On the Road is a weekday feature spotlighting reader photo submissions.
From the exotic to the familiar, whether you’re traveling or in your own backyard, we would love to see the world through your eyes.
Folks,
We’re trying a new feature here, so let’s see how it goes for the next week or so before it’s fully automated.
This post is for Balloon Juicers who are on the road, travelling, etc. and wish to share notes, links, pictures, stories, etc. from their escapades. As the US mainland begins the end of the Earth day as we measure it, many of us rise to read about our friends and their transient locales.
So, please, speak up and share some of your adventures, observations, and sights as you explore, no matter where you are.
Have at ’em, and have a safe day of travels!
Should you have any pictures (tasteful, relevant, etc….) you can email them to [email protected] or just use this nifty link to start an email: Start an Email to send a Picture to Post on Balloon Juice
rikyrah
I have no travels now, but this thread makes me think of all the trips South as a child. Being the youngest, I spent many an hour in the middle on those long trips. Even though I grew up post Civil Rights, I realize now how many of my parent’s traveling choices were a result of them growing up in the Jim Crow South.
Alain the site fixer
@rikyrah: did they use the Green Book? amazing that there was such a need for it, and that there might be a new incarnation needed now!
Quinerly
@rikyrah:
Good morning, rikyrah! In all my years of lurking here and only sporadically commenting since just before the election, I have never had a chance to say that. Hope you have a fantastic day.
Alain the site fixer
@Quinerly: we welcome pix of your companion, check the email address above.
satby
I’ll repost this from above because I’m tired this morning and don’t want to retype:
I drove a surprise round trip to Cincinnati last night after work, my son came up for the weekend to bring me back my car and bring his truck back after fixing the fuel filter, but the transmission on the truck went out just outside of Batesville, IN. So he got a tow and on the way sold his truck to the junkers for the price of the tow plus a few hundred more and I drove down to pick him up. We drove on the the Cincy airport so I could pick up a rental car and I drove back home. Got in at 2:30, but it was after 3 before the critters were out, fed, and settled. Luckily, I don’t work until 2pm.

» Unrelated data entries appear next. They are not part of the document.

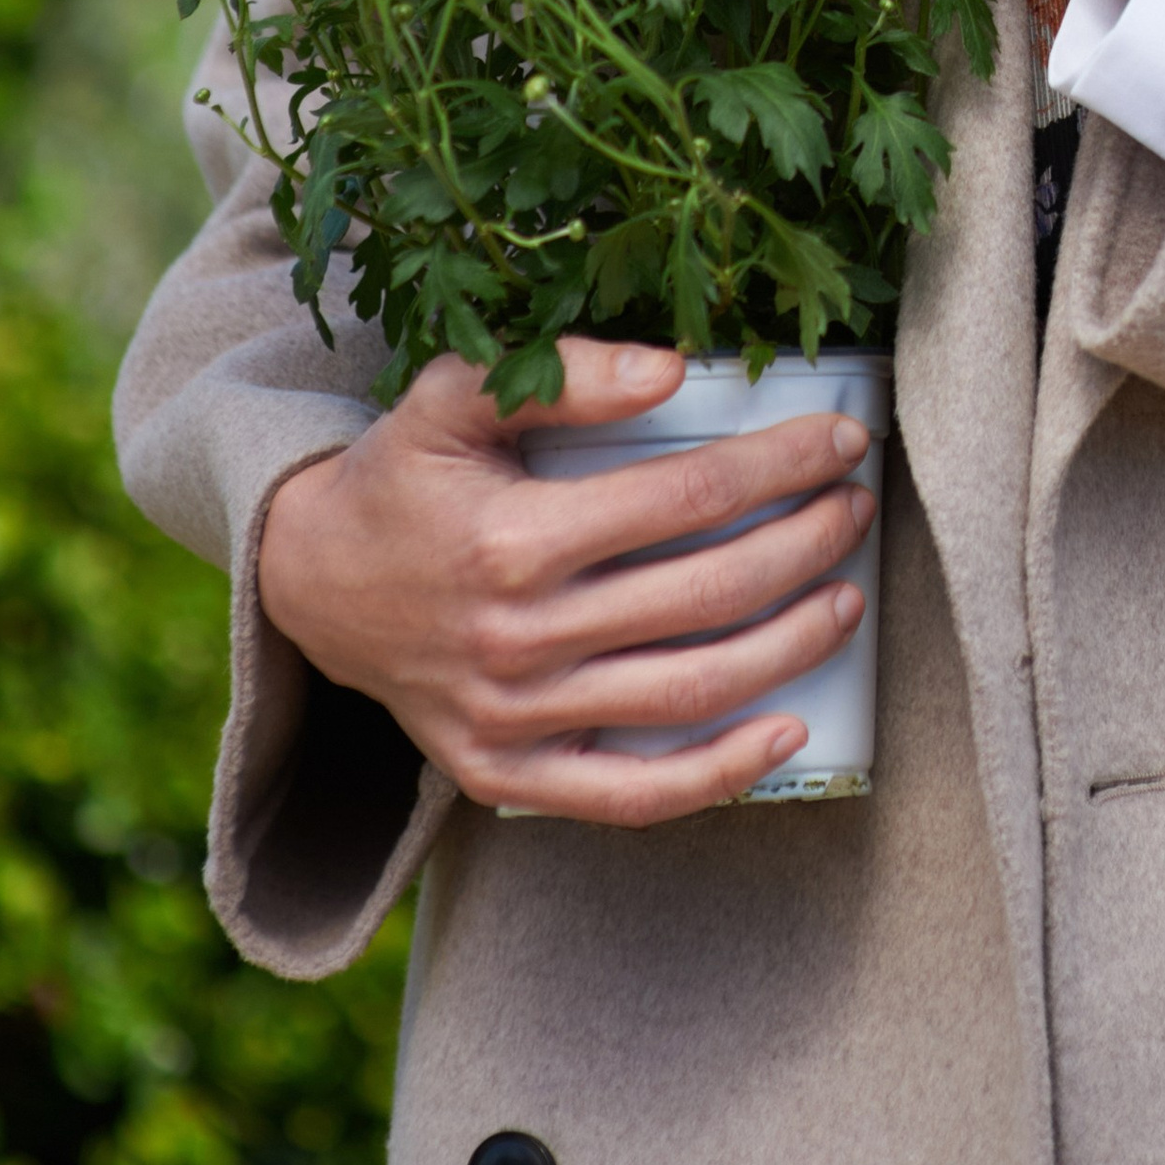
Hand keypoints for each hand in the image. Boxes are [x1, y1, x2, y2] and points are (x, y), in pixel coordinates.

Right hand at [255, 338, 875, 825]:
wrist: (308, 584)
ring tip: (847, 598)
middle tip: (856, 507)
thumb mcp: (452, 395)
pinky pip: (629, 795)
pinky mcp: (506, 775)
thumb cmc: (402, 476)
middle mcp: (519, 638)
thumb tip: (671, 369)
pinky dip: (718, 774)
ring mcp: (514, 719)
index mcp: (513, 538)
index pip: (687, 499)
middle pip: (706, 597)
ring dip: (789, 647)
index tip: (841, 437)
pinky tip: (789, 729)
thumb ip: (558, 373)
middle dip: (804, 545)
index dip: (780, 464)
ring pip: (688, 695)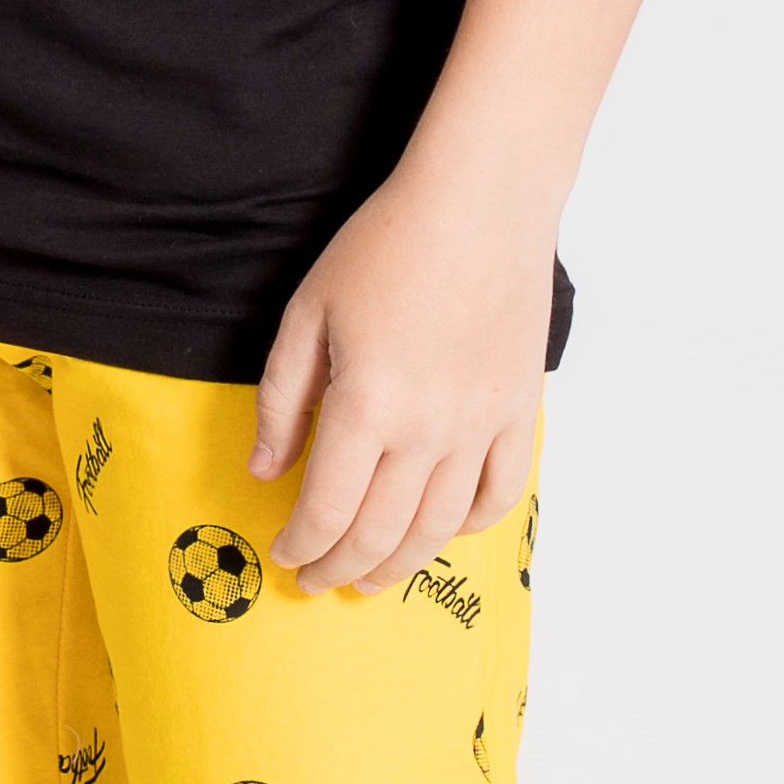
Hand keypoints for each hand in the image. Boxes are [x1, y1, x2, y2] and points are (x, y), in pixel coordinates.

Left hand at [252, 164, 550, 593]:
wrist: (480, 201)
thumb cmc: (385, 245)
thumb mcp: (307, 312)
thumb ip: (281, 399)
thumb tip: (264, 469)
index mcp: (366, 405)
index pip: (326, 508)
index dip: (301, 544)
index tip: (284, 555)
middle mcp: (428, 428)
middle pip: (379, 531)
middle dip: (341, 567)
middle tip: (317, 581)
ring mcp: (481, 424)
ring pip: (440, 526)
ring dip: (400, 563)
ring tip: (371, 578)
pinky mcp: (520, 409)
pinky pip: (502, 490)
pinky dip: (472, 524)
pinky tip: (445, 531)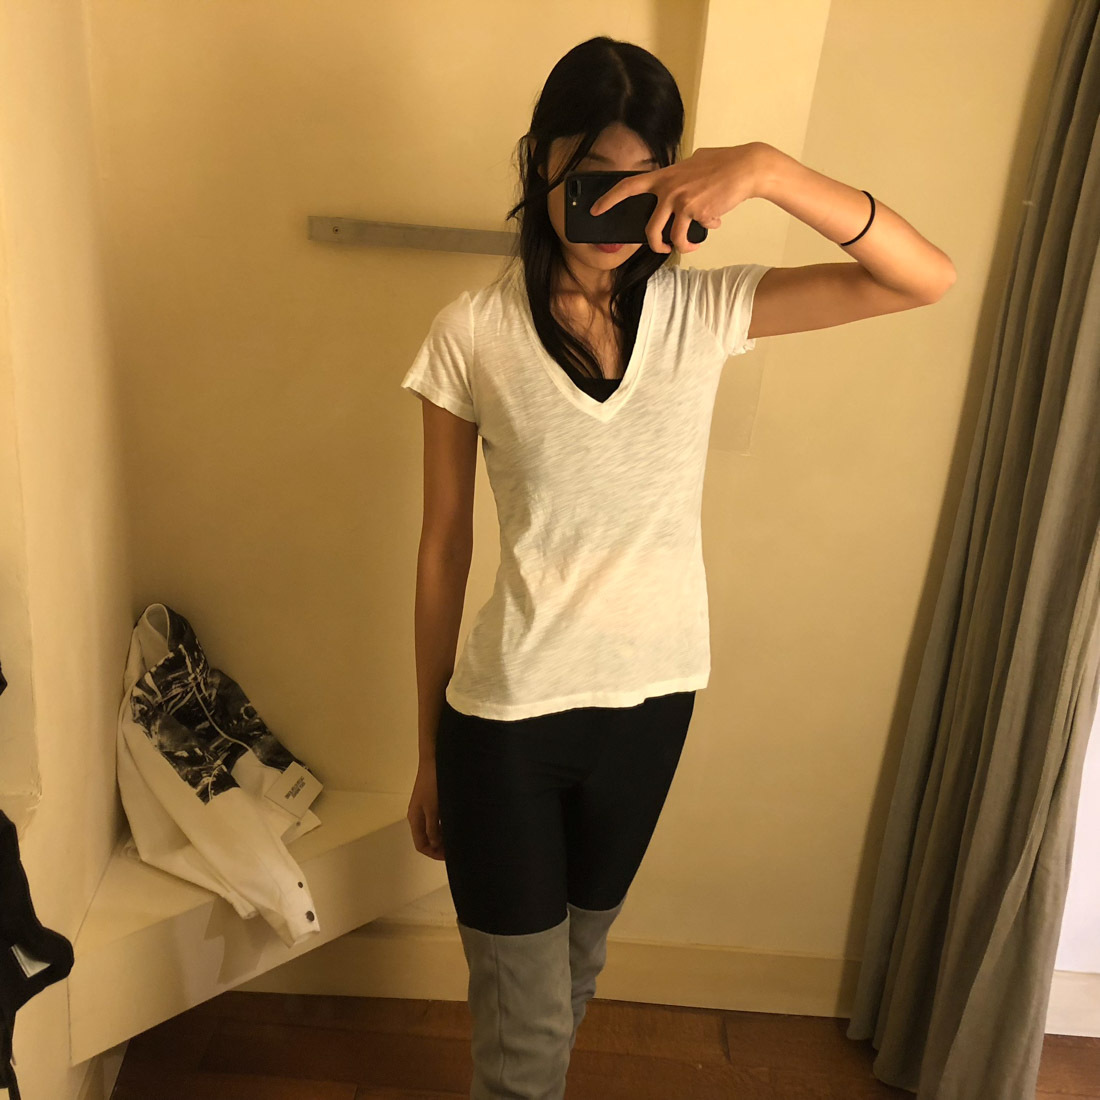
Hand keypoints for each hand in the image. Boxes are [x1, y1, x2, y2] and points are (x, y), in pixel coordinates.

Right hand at [408, 759, 445, 860]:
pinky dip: (444, 826)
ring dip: (443, 836)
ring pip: (432, 830)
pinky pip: (436, 820)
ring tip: (457, 838)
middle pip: (426, 839)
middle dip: (439, 847)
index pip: (421, 845)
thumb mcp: (434, 808)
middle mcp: (418, 816)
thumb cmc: (433, 783)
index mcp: (415, 819)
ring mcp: (424, 808)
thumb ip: (433, 828)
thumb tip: (435, 845)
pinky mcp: (431, 801)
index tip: (449, 856)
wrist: (434, 760)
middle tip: (455, 849)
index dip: (434, 853)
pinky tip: (455, 824)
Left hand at [587, 143, 768, 254]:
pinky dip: (696, 239)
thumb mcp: (695, 164)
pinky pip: (689, 235)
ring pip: (667, 237)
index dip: (609, 200)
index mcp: (664, 176)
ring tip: (686, 246)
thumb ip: (682, 177)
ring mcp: (679, 200)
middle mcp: (667, 188)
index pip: (629, 186)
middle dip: (652, 244)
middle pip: (649, 228)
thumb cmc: (724, 165)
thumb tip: (681, 194)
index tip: (595, 210)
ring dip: (676, 247)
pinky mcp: (694, 212)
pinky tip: (706, 232)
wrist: (745, 168)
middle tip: (659, 247)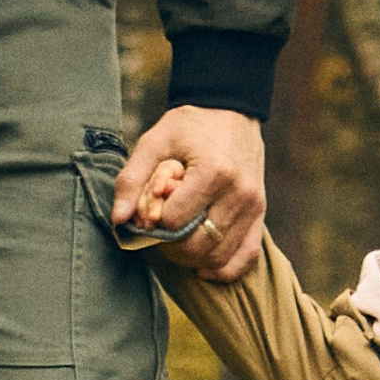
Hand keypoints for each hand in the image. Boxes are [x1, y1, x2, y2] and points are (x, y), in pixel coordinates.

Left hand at [113, 105, 266, 279]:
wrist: (231, 110)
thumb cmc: (188, 126)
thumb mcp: (154, 141)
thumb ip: (132, 179)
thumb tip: (118, 220)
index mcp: (213, 171)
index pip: (175, 220)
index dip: (155, 221)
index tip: (149, 209)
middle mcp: (239, 192)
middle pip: (198, 245)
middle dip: (171, 246)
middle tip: (160, 230)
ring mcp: (254, 206)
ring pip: (219, 258)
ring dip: (192, 259)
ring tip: (178, 240)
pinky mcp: (260, 214)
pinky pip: (246, 258)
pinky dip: (223, 269)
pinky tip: (203, 264)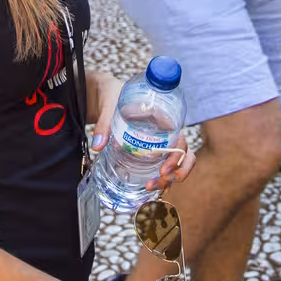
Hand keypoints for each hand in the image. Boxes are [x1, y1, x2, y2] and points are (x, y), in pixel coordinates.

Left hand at [90, 72, 191, 190]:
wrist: (103, 92)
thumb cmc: (111, 92)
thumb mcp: (109, 101)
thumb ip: (104, 122)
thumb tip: (98, 145)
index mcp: (164, 116)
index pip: (181, 138)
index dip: (179, 156)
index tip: (165, 168)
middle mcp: (165, 131)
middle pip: (182, 154)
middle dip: (178, 172)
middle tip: (161, 180)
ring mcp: (157, 141)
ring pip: (174, 163)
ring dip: (168, 179)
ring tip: (151, 188)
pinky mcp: (146, 149)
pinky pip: (160, 165)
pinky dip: (160, 178)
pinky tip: (149, 188)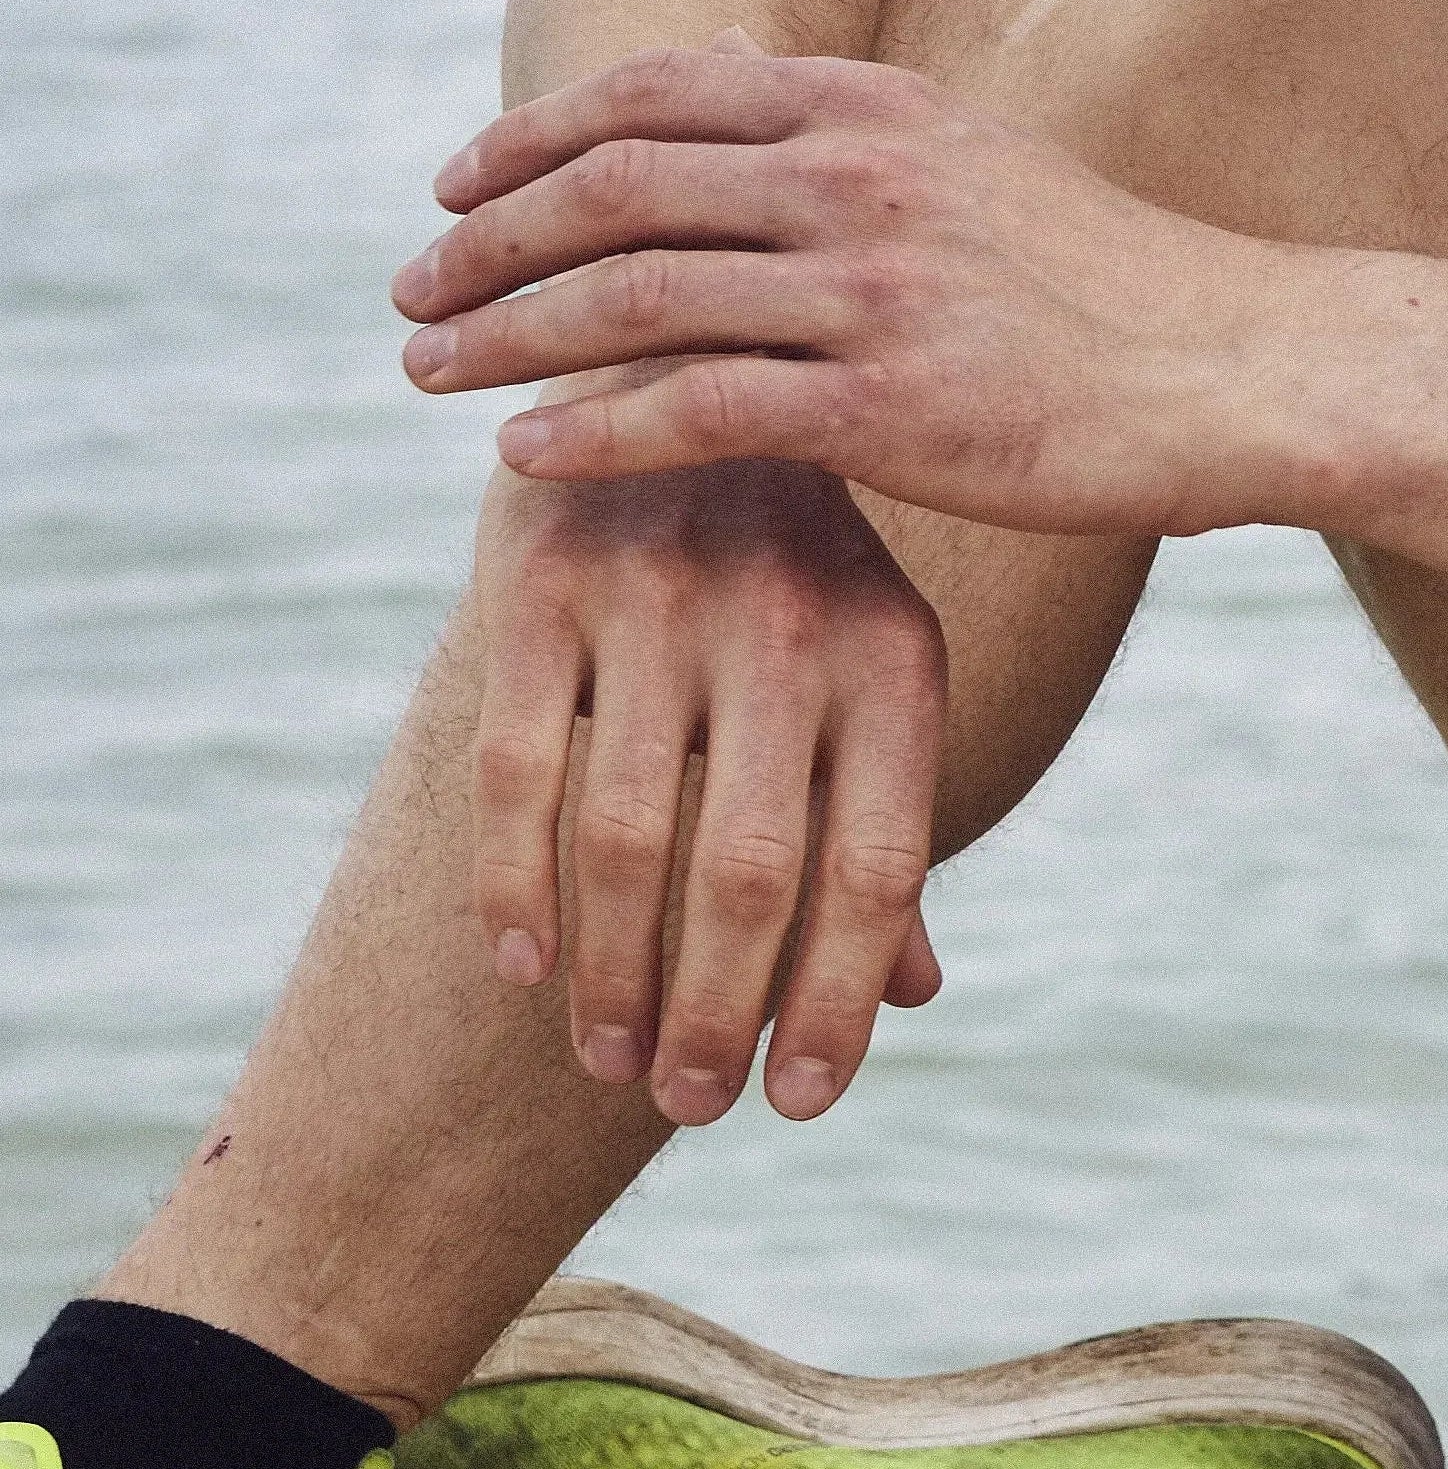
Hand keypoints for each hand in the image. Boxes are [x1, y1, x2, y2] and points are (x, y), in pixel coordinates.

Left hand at [393, 48, 1285, 536]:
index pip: (652, 95)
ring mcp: (873, 291)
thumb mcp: (981, 161)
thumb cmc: (1116, 284)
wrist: (1242, 367)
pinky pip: (697, 412)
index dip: (530, 136)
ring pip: (630, 299)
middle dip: (485, 239)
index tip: (455, 187)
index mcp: (875, 108)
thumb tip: (737, 83)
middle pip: (612, 187)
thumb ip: (854, 131)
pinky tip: (527, 457)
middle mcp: (859, 178)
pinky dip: (592, 433)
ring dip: (505, 336)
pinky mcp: (893, 405)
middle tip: (411, 291)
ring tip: (427, 374)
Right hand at [468, 451, 946, 1125]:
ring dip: (614, 975)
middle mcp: (789, 628)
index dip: (837, 1001)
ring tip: (609, 1061)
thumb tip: (912, 991)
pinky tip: (523, 967)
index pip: (880, 866)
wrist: (686, 364)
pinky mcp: (540, 584)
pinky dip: (514, 886)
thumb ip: (884, 819)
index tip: (798, 1104)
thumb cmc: (798, 564)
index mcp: (896, 658)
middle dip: (716, 1015)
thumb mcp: (876, 668)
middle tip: (689, 1104)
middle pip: (752, 874)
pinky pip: (514, 770)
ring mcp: (662, 602)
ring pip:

It’s roughly 4 hours each way, plus I lost a half hour trying to find the bar in Batesville that the kid was waiting at, Google maps kept trying to tell me to turn down dead ends and take a right into park fields.
piratedan
back to vegas in a couple of weeks for the Pac12 tourney…. will be following the proposed Interstate 11 route… once you get past the Phoenix metro Area there’s plenty of wide open spaces to lose yourself in song (ty multiple CD players and XM radio!). Supposedly the area out there is what inspired U2’s The Joshua Tree and for some reason the feeling evoked seems to ring pretty true to me.
Anyone else have a desolate location travelled and music that seems to be “just right” for it?
Big R
In two weeks I will be in northwest Arkansas (Fayetteville) for a few days; would be happy to meet Juicers.
J R in WV
@piratedan:
Year ago we were on a driving vacation in Arizona, and found the AM Navajo Nation station. 90% Navajo language, just enough English to let you know what was going on. Late night on the high desert, they were doing a Navajo ceremony, all drums and chanting. Pretty cool.
A few years later we were on Navajo Nation roads listening, and they were covering the death of a Medal of Honor Code Talker. Their culture has no words for funerary practices, as they don’t believe in that at all. In their culture the dead are never mentioned, they are gone and dangerous to speak of. So the announcer had to break into English more than usual, to talk about the white important people and the ceremony that our white culture kind of demanded. Again, very interesting to see their blending of their old ways and the new ways.
They seem to be doing a fairly good job of taking care of their people.